### Source document
------------------------------

Geoffrey Sonn: Okay, great. So it sounds like we are talking about somewhere between six and 24 months of ADT coupled with radiation to the visible disease. Andrei, I wonder, maybe you could speak a little bit towards the results of the CONDOR Trial and to whether this ... because we're directing our treatment towards the known sites of disease ... what confidence do we have that these are his only sites of disease versus what is the chance that he is harboring additional metastasis elsewhere in the body?

Andrei Iagaru: That's a very good question. The CONDOR study showed a very high rate of correlation with the standard of care. It showed high sensitivity, but a lower positive predictive value. The ability to rule out other sites of disease was pretty high. The fact that PSMA is overexpressed in up to 90% of cases gives reassurance. It is not 100%, and that is a reason why our group and others are looking at other targets, such as bombesin receptors for example. Also, thinking a little bit off the cuff, and they are not FDA approved, but one question for Alicia, and one question for Hilary, what about lutetium-177-PSMA? Can that be a part of this conversation once FDA approved? Then Hilary, we just installed a biology-guided radiation therapy device, the RefleXion unit. Can you do multiple metastasectomies with PET-guided radiation therapy?

------------------------------

### Extracted information
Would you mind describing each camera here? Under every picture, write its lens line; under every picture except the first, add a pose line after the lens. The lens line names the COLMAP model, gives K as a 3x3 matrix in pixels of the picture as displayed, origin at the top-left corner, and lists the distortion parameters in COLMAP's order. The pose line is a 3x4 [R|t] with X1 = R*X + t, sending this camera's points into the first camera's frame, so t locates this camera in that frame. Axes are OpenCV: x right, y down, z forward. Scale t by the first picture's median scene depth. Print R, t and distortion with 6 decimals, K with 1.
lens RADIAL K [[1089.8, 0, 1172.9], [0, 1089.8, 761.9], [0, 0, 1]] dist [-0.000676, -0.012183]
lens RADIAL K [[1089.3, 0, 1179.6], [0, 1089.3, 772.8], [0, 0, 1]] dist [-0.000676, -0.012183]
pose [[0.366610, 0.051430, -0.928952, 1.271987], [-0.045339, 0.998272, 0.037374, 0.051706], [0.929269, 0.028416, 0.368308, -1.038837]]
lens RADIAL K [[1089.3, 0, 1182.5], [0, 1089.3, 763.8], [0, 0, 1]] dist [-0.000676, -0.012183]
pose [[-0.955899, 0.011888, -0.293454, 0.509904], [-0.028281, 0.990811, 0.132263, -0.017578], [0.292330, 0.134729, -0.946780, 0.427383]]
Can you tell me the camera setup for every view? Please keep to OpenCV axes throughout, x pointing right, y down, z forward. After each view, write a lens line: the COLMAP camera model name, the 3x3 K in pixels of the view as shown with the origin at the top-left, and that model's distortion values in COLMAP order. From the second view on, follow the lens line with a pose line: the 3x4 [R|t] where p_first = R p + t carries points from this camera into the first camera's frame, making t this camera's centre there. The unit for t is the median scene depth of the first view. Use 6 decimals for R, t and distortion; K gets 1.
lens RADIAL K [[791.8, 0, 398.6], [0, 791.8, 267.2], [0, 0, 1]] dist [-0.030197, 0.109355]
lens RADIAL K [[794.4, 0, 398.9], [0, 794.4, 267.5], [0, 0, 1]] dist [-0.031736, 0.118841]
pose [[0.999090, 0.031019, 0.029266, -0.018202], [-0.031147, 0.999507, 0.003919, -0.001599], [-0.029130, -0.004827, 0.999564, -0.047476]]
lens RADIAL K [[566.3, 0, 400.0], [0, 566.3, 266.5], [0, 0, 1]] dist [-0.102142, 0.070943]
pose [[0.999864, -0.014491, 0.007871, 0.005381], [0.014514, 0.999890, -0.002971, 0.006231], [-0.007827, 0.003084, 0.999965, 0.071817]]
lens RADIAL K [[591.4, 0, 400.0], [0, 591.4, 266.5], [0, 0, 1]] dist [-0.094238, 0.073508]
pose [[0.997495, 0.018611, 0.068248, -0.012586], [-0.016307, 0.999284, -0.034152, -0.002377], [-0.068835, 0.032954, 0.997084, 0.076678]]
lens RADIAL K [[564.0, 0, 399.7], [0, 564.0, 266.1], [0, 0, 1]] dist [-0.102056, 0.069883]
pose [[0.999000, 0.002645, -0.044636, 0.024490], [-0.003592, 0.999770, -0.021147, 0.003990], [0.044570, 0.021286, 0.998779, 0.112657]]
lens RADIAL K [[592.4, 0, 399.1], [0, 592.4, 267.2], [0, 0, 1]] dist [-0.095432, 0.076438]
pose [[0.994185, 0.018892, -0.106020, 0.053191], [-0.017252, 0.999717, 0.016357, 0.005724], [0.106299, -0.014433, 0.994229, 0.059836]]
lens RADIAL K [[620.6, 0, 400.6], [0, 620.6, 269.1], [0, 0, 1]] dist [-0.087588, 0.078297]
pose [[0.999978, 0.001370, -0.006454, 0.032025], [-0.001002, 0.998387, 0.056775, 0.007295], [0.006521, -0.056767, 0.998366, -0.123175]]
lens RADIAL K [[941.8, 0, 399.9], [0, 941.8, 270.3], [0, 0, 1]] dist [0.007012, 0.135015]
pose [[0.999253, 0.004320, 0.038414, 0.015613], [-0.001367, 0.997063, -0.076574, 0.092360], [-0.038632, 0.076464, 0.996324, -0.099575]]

------------------------------

### Required action
Please carry on the prostate cancer panel discussion, picking up right after its last sentence.

### Your response
Hilary Bagshaw: I guess I'll answer that one first. Yeah. So the RefleXion is a great machine. We still do not have the ability to use it for PSMA or prostate-specific PET imaging. I'm hoping in the future that is something that we can do as part of the next trials. So I think that yes, in the future, could we just SBRT all these PET avid sites, that would be ideal. I would still be worried about micrometastatic disease in the other pelvic nodes. So I would probably still favor a more broad approach of radiating the pelvis to a lower dose and then boosting the lymph nodes.

And then lutetium, I agree seems to be a good option. I guess I usually think about it for patients more down the line if they don't really have another option after radiation, but maybe you guys can change my mind about that.

Alicia Morgans: Well, lutetium is intriguing, especially since we see that these are PSMA avid lesions, but t's not approved yet for mCRPC in the basically third-line setting. So I don't think it will be utilized in this type of setting with very low volume hormone-sensitive metastatic disease in the really, really near future. Although there is a trial that has very recently launched, and it is looking at trying to treat people who have metastatic hormone-sensitive disease. I don't think that this patient would necessarily meet the criteria because I think you do have to have disease that is measurable by CT, but it could change ... All of this can change as we start to get data coming in that helps us understand how to best take care of people. And clinical trials are a great way to get access for people if it's not yet approved.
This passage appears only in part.